START Text shown

What is the status of Oregon’s rule?

During the week of July 13, 2020, Oregon OSHA (OR OSHA) conducted stakeholder meetings on the development of its own workplace safety rule to address COVID-19.  OR OSHA plans to issue separate emergency temporary rules to general industry and the healthcare industry, to later be replaced by permanent rules.  The temporary rules will last for 180 days after the adoption date, which is anticipated September 1, 2020. The permanent rules are intended to go into effect upon the expiration of the 180-day temporary rules.  OR OSHA plans to circulate a draft of the temporary rule for stakeholder comment on approximately August 24, 2020; however, the comment period will be abbreviated. OR OSHA announced there will be a more formal comment period and physical impact analysis for the permanent rule.

What do we know about Oregon’s rule?

During stakeholder meetings, OR OSHA responded to manufacturing and processing industry concerns regarding the implications of promulgating such a rule.  The agency took the position that it had clear authority to promulgate such a rule, and that the safety benefits would outweigh any negative effects on industry.

END Text shown
START Information given

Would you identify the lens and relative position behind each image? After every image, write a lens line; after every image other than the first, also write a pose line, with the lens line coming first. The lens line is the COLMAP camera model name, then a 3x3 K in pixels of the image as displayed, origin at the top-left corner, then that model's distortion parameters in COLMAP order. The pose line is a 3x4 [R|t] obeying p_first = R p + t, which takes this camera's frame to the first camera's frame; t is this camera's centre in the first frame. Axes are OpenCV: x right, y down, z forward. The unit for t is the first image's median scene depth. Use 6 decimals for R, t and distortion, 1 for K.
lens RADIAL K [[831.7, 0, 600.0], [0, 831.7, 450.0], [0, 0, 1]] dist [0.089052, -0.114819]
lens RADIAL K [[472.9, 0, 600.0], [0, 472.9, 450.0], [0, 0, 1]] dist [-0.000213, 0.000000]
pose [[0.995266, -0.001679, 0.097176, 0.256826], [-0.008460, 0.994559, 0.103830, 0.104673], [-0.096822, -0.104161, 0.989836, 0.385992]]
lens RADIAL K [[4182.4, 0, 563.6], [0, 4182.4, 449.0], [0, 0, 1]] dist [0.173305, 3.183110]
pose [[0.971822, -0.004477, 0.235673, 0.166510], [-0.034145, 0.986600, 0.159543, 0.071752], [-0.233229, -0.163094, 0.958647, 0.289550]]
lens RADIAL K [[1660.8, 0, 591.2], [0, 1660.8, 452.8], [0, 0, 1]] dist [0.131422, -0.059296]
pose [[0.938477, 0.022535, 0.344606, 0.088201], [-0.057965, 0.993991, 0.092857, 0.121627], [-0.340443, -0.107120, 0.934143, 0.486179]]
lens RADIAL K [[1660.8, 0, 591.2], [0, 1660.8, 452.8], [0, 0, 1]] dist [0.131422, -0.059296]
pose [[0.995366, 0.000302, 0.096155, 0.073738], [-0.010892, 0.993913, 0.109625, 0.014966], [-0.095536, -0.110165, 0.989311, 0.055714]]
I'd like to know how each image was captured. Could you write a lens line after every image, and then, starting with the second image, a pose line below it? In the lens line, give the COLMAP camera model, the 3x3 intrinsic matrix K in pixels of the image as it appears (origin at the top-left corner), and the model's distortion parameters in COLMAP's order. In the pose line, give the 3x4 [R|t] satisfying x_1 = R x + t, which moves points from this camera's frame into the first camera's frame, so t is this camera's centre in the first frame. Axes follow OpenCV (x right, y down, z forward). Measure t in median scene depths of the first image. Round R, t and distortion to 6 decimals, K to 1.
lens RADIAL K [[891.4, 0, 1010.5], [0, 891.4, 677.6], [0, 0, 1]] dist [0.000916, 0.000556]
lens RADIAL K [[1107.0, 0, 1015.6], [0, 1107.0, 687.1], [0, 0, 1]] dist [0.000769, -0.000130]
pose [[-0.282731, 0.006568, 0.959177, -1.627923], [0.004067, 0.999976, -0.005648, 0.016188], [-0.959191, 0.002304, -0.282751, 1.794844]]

END Information given

§ **Problem description**:
Write the next part of the text on Oregon OSHA's COVID-19 workplace rule, picking up after its final sentence. The entries have nothing to do with this.

§ **Expected answer**:
In addressing questions presented during the stakeholder meetings, OR OSHA stated that the new rule would address the issue of face coverings and, if at all possible, avoid imposing new costs on employers.  OR OSHA also indicated that it would be looking to existing Oregon Health Authority guidance, federal OSHA standards, and the new VA standard as the starting point for the new rule. For purposes of moving forward with notice and comment, OR OSHA issued general questions to stakeholders for feedback in developing its rule, which are included in an “Initial Issue Paper on Oregon OSHA Infectious Disease Rulemaking for the General Workplace” recently published by OR OSHA.

How has Washington State regulated COVID-19 in the workplace?

The Washington Department of Labor & Industries (L&I) responded to the COVID-19 pandemic in a simpler manner: by amending the emergency rule (WAC 296-800-14035 in Chapter 296-800 WAC) related to prohibited business activities under RCW 43.06.220.  This amendment creates a trigger for L&I enforcement where employers violate prohibitions or restrictions on business operation.  The amended rule contains the following revisions, which became effective on July 8, 2020 and expire on November 5, 2020:

  • Employers must not allow employees to perform work where a business activity is prohibited by an emergency proclamation.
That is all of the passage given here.